И правда, быстро темнеет. Теперь пальмы нарисованы углем на малиновом закате. Длинные волны обозначаются у берега протяжными вспышками пены да еще горят цветные зеркала мокрого песка. Наверху на террасе зажигают огни, оттуда льется томная музыка. Фрэнк Синатра. На пляже уже никого. Холодно. Голодно. Тянет к теплу.
* * *Кажется, во всей Южной Пасадене нет машины, запущенней нашей. Я все собираюсь ее расчистить и навести внутри марафет. Каждую ночь на нее падают сухие листья и, размякнув в утренней росе, прилипают, как стикеры, к радиатору. Патриция их не смахивает – сложив свое длинное тело в кабине, лихо, задним ходом, выруливает на нашу Палм-Стрит и включает первую скорость. Утренний ветер обдувает лобовое стекло, разметая листья набившиеся между им и дворниками, затем подсыхает, одновременно самоочищаясь, и капот радиатора...

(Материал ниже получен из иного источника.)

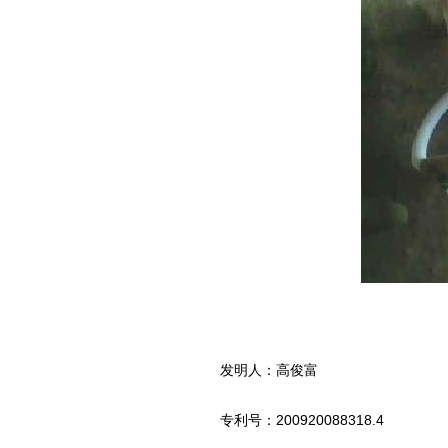
发明人：高俊富
专利号：200920088318.4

Но никакого ветра не хватило бы, чтобы разобраться с содержимым нашей кабины. На заднем сиденье, недоступном для пользования, был целый склад – коробка склянок с красками, батарея банок с кошачьим питанием, пачки рисовой бумаги, куски картона, тряпки и что-то недоеденное с незапамятных времен Пирл-Харбора в коробке от Макдональдса. Лишнее Патриция не выбрасывала, а просто сметала с сидений на пол. Под моим сидением под кучей жухлой листвы завелся целый муравейник, перерабатывающий какую-то крупную пищевую залежь, – муравьев Патриция не велела выгонять – Божьи твари были при деле... За всем этим усматривалась тенденция превратить машину в некий экологический комплекс, где вершатся естественные для природы процессы.

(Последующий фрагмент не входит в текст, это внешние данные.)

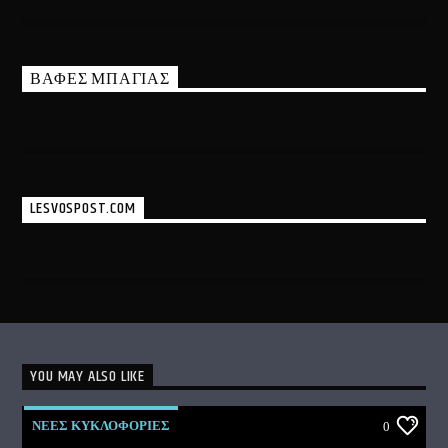
ΒΑΦΕΣ ΜΠΑΓΙΑΣ
LESVOSPOST.COM
YOU MAY ALSO LIKE
ΝΕΕΣ ΚΥΚΛΟΦΟΡΙΕΣ
0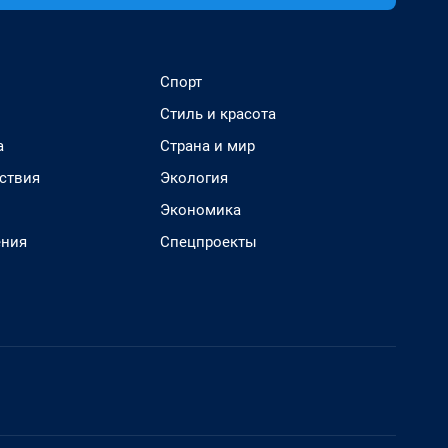
Спорт
Стиль и красота
а
Страна и мир
ствия
Экология
Экономика
ения
Спецпроекты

В субботу утром, выйдя во двор, я не узнаю его – он прибран, подметен, листва собрана в кучки, а все свободное пространство между деревьями перегорожено натянутой проволокой. На проволоке – проволочные же плечики, на плечиках – пестрый second hand. Глянув острым взглядом постсовковского люмпена, я прихожу к выводу, что на наших развалах тряпье покруче. Правда, – на раскладушках, а не на вешалках, но круче. А тут – просто последнего разбора. Кто же такое купит? В продавцах я узнаю двух мрачных баб и невзрачного мужичонку из соседнего дома, выходящего тылом в наш двор. Они мне мучительно знакомы – будто с родной российской барахолки. Почему мы и не здороваемся. Или же они перенесли на меня свою неприязнь к Патриции. Или просто принимают за такое же дерьмо, как они сами. Разве порядочный человек стал бы здесь жить? Целую неделю они свозили во двор это барахло, стирали, сушили, подшивали, латали и гладили. И вот оно – налетай, подешевело! Самое поразительное, что к полудню во двор стал заглядывать народ, привлеченный фанерной самопальной рекламой. Кто-то что-то покупал! Люди приходили тихие, незаметные, говорили вполголоса, смотрели не в глаза, а себе под ноги. Это слуги, – вдруг осенило меня. Слуги, ютящиеся в задних каморках богатых особняков и получившие короткую увольнительную на уикэнд. У них нет машин, чтобы добраться до города. И они покупают здесь...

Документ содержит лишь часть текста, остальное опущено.